- Born: Francis Hamilton Wedgwood 9 October 1867
- Died: 29 October 1930 (aged 63)
- Education: Clifton College, Trinity College, Cambridge, Cambridge University
- Spouse: Katherine Gwendoline Pigott
- Children: 3, including Cecily Wedgwood
- Parent(s): Clement Wedgwood Emily Catherine Rendel

= Francis Hamilton Wedgwood =

Francis Hamilton Wedgwood JP DL (9 October 1867 – 29 October 1930) was a partner in and Managing Director of the Wedgwood pottery firm.

== Biography ==
Wedgwood was the eldest son of Clement Wedgwood and Emily Catherine Rendel, daughter of the engineer James Meadows Rendel. He was the great-great-grandson of the potter Josiah Wedgwood. His younger brothers were Sir Ralph Wedgwood and Josiah Wedgwood, 1st Baron Wedgwood. He was educated at Clifton College and Trinity College, Cambridge.

He was commissioned a captain in the 4th (Militia) Battalion North Staffordshire Regiment on 2 July 1894. The battalion was embodied after the outbreak of the Second Boer War in late 1899, and he left Queenstown for South Africa on the with other men of the battalion in March 1900. He served in South Africa until the end of the war, returning home with his battalion in June 1902. During the First World War he also served as a recruiting officer.

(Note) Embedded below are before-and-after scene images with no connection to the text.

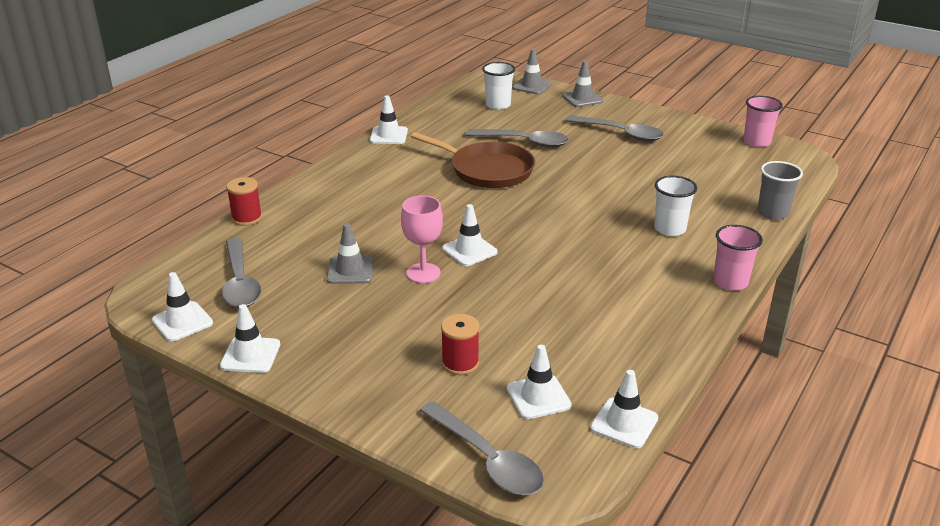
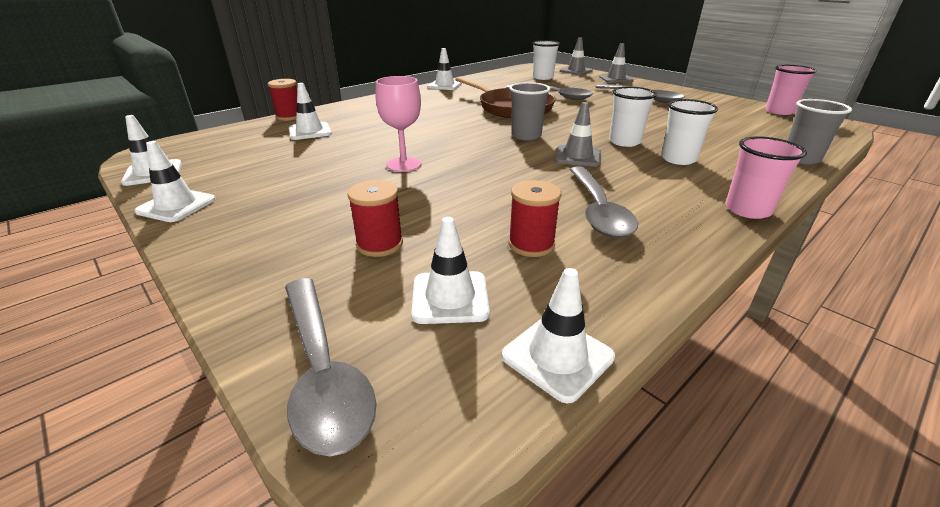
camera: 15 degrees right, 0 degrees up
grey spoon [222,238,261,308] -> grey spoon moved to [570,167,638,238]
grey traffic cone [327,223,374,284] -> grey traffic cone moved to [554,102,601,167]
white traffic cone [442,204,498,266] -> white traffic cone moved to [289,83,332,140]
none -> red spool [508,180,561,257]
none -> grey cup [509,82,550,140]
none -> white cup [609,87,657,147]

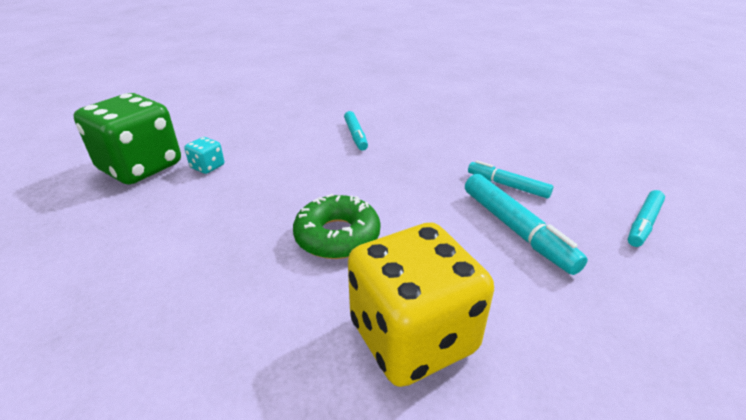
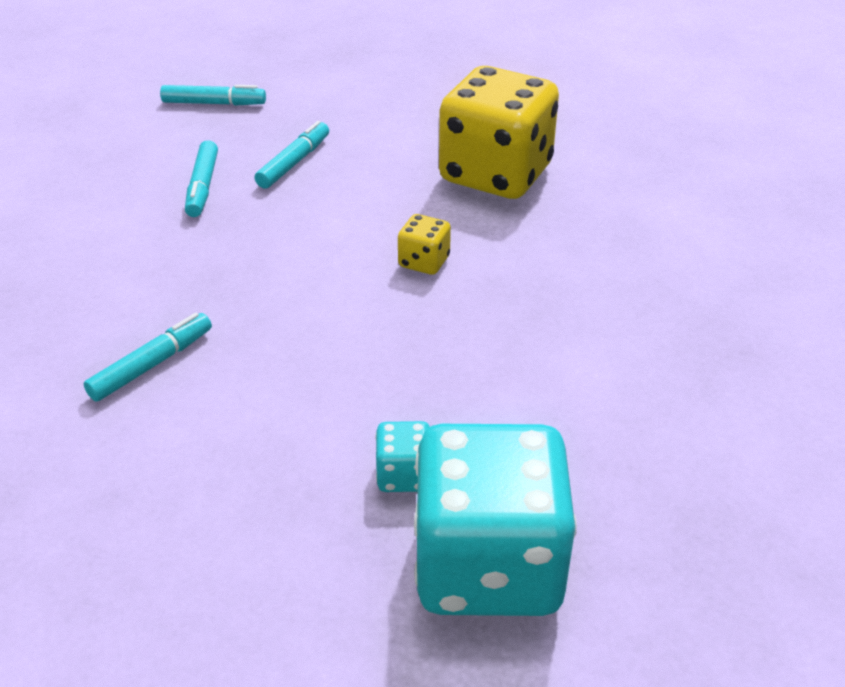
camera: 125 degrees left, 5 degrees up
green dice [73,93,181,184] -> turquoise dice [414,424,577,616]
green donut [293,194,380,259] -> yellow dice [398,214,451,275]
turquoise marker [465,174,588,275] -> turquoise marker [255,121,329,189], size x0.64

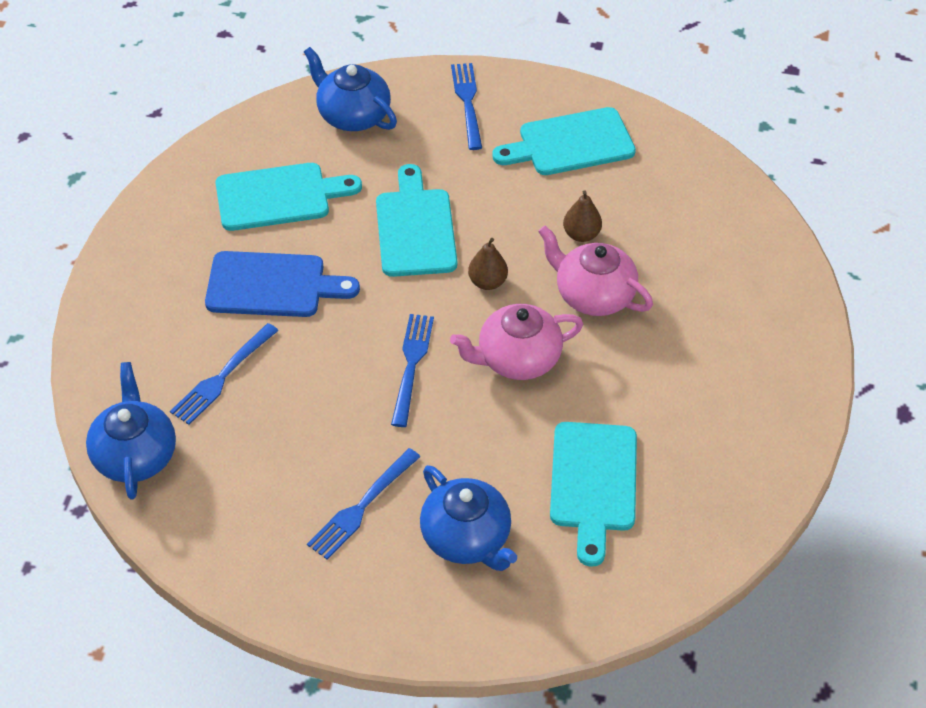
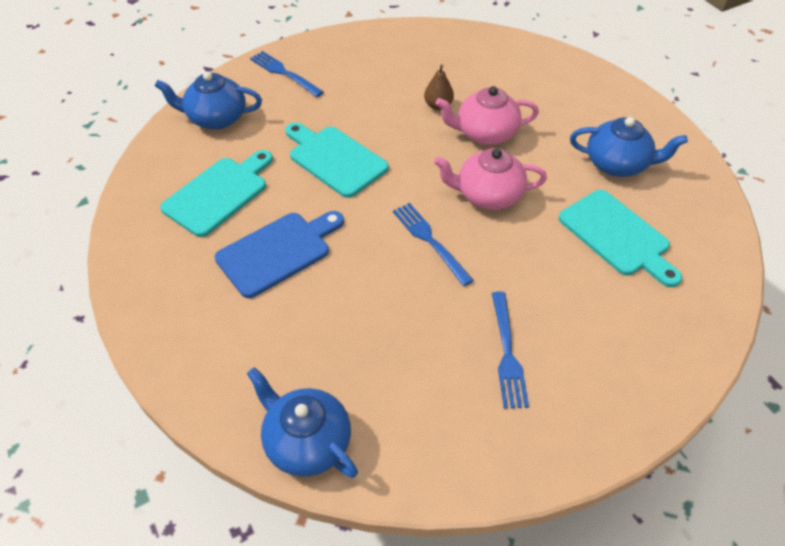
camera: 40 degrees left, 0 degrees up
blue fork [170,323,279,425] -> none
blue teapot [420,465,517,571] -> blue teapot moved to [570,117,688,177]
pink teapot [450,304,583,380] -> pink teapot turned 60 degrees clockwise [434,148,547,210]
brown pear [468,238,508,290] -> none
turquoise cutting board [492,107,636,175] -> none

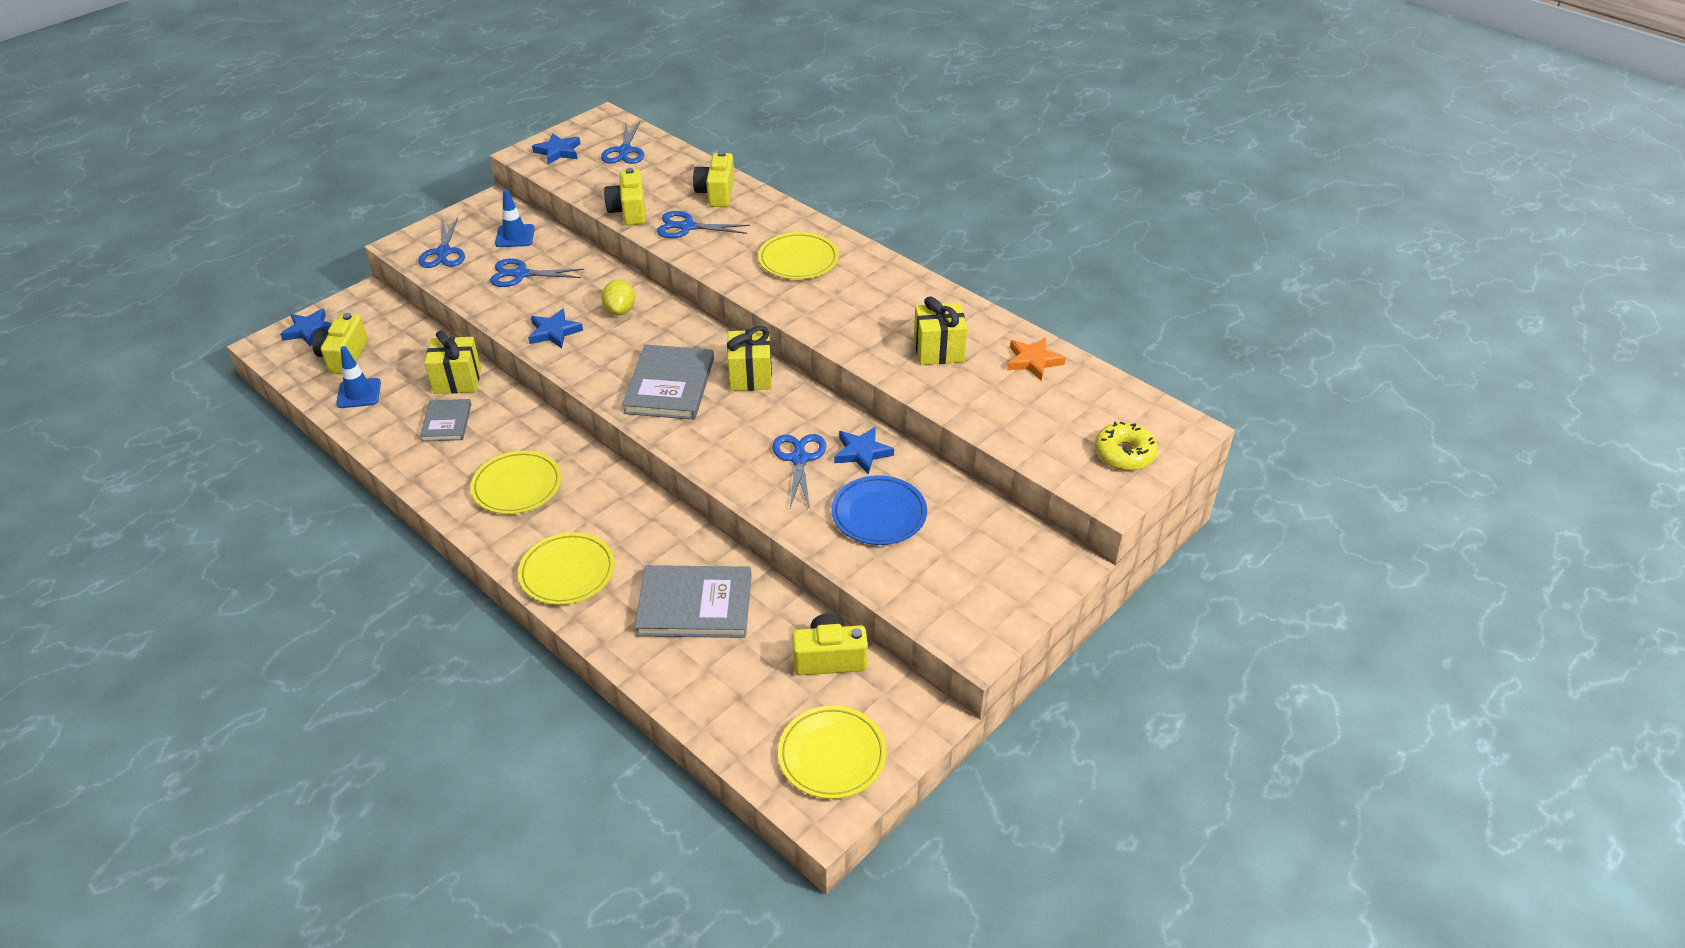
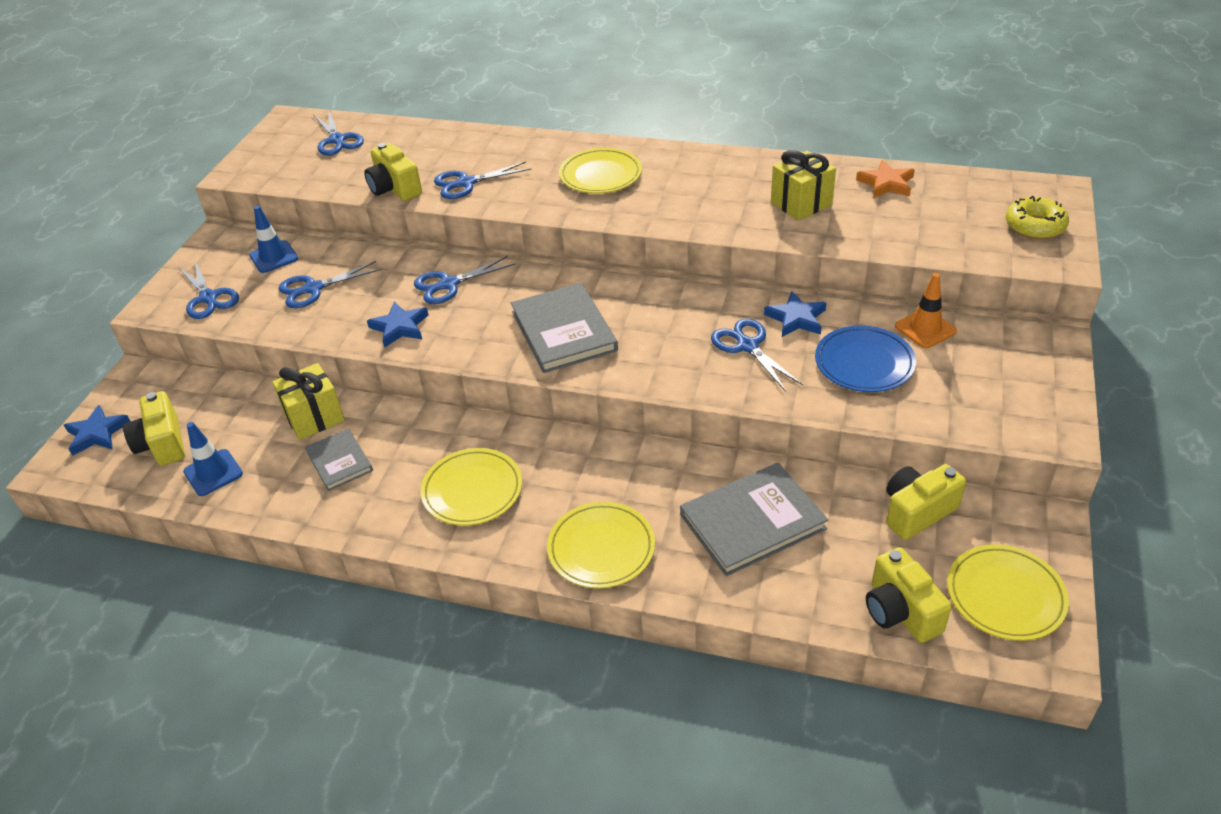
camera: 25 degrees left, 0 degrees up
blue star [532,133,580,164] -> none
yellow lemon [601,280,635,315] -> blue scissors [414,256,515,304]
yellow camera [693,151,734,207] -> yellow camera moved to [866,547,952,643]
yellow gift [727,326,772,391] -> none
none -> orange traffic cone [895,273,957,348]

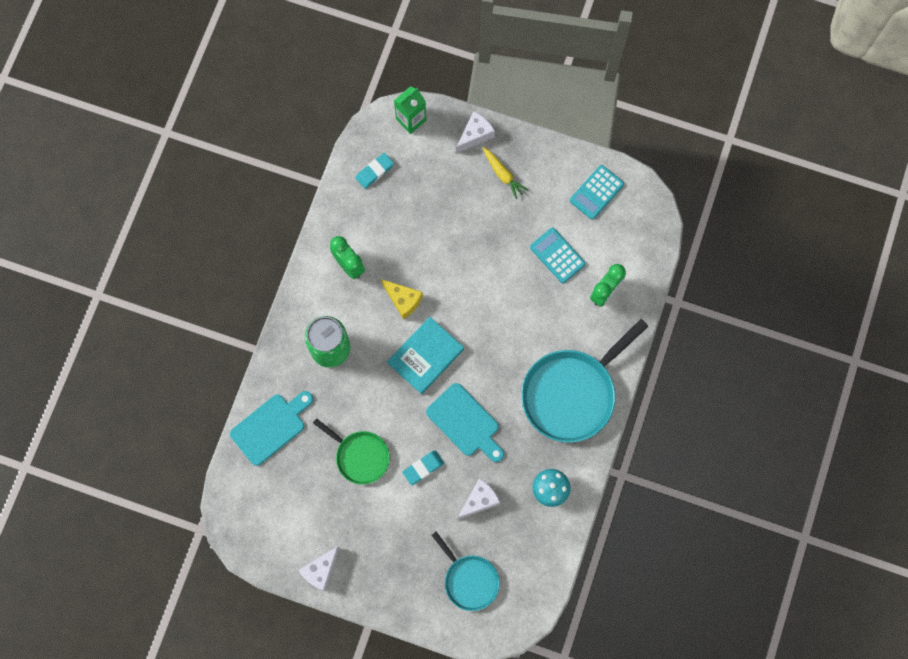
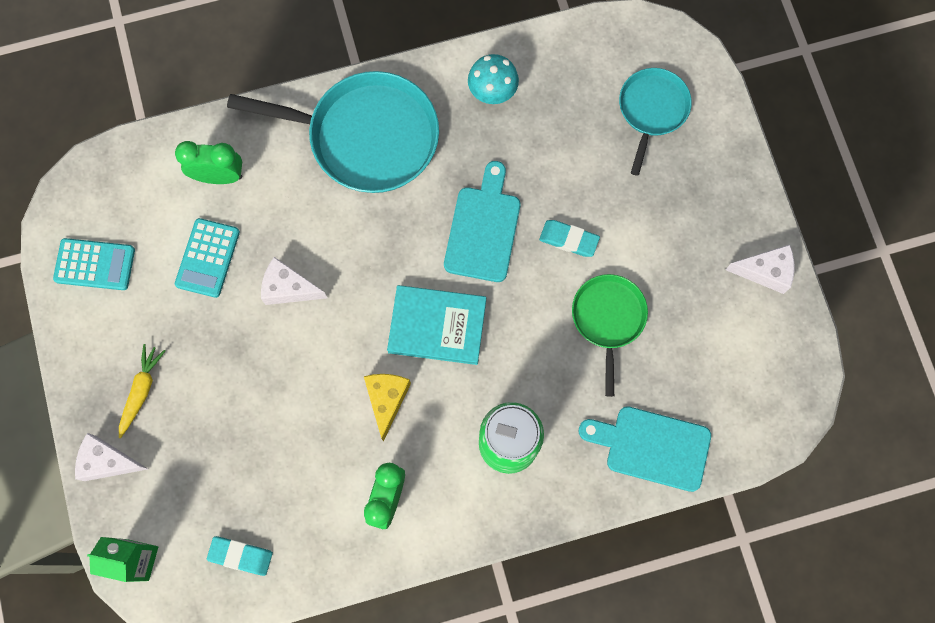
camera: 125 degrees left, 0 degrees up
white cheese [458,478,500,519] -> white cheese moved to [261,257,327,305]

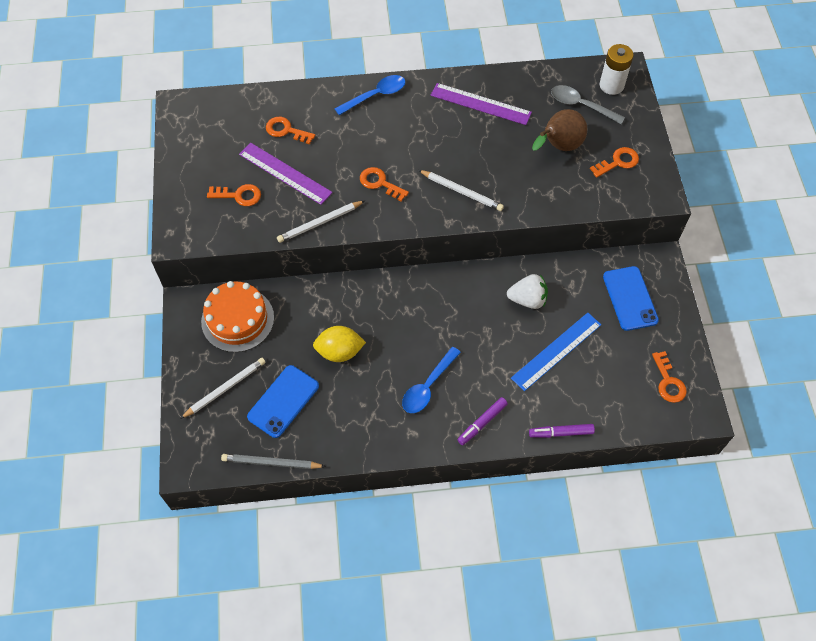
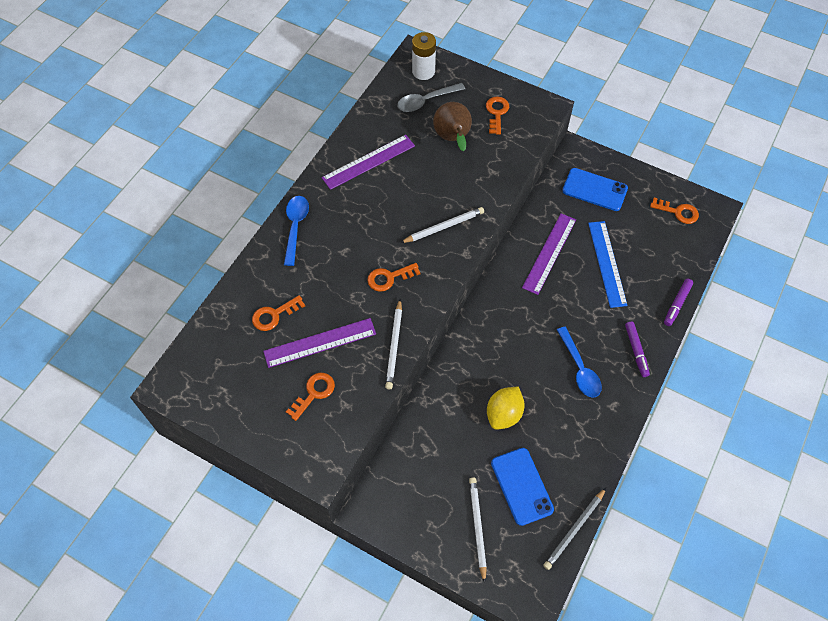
camera: 55 degrees left, 0 degrees up
orange cake [201,281,274,352] -> none
white strawberry [507,274,548,309] -> purple ruler [522,213,576,295]

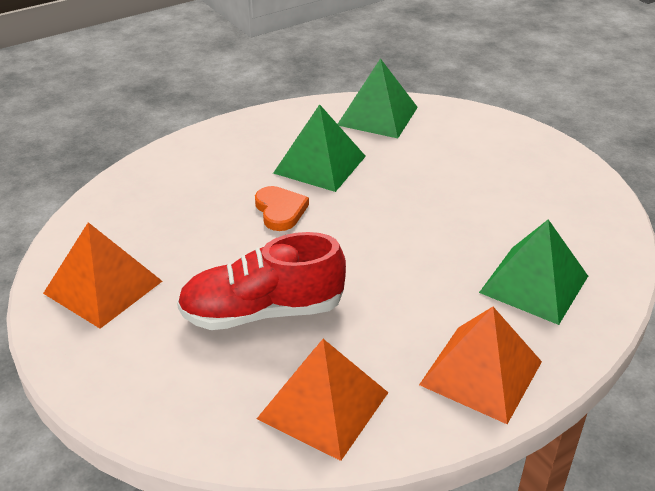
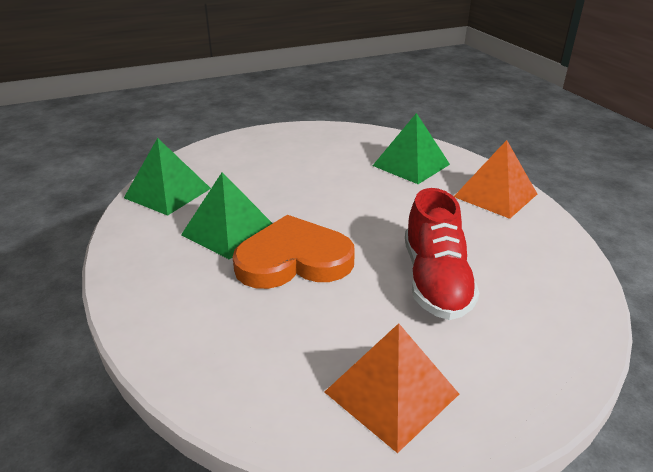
camera: 80 degrees left, 5 degrees down
orange heart [255,186,309,231] -> orange heart [233,215,355,289], size x1.94
orange pyramid [257,339,389,461] -> none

He became managing director of Wedgwood in 1916 when his cousin Cecil Wedgwood was killed at the Battle of the Somme. He was also a director of the LMS Railway. He was High Sheriff of Staffordshire for 1929–30.

Wedgwood married Katherine Gwendoline Pigott, daughter of the Rev. Edmund Vincent Pigott, of Doddershall Park, on 11 September 1902 in Trentham and they had three children:

- Frances Dorothea Joy Wedgwood (1903–1996)
- Cecily Stella Wedgwood (1905–1995), artist for Wedgwood
- Clement Tom Wedgwood (1907–1960)

He died suddenly in 1930 in Euston, London and was buried at Barlaston; his nephew Josiah Wedgwood V became the managing director of Wedgwood.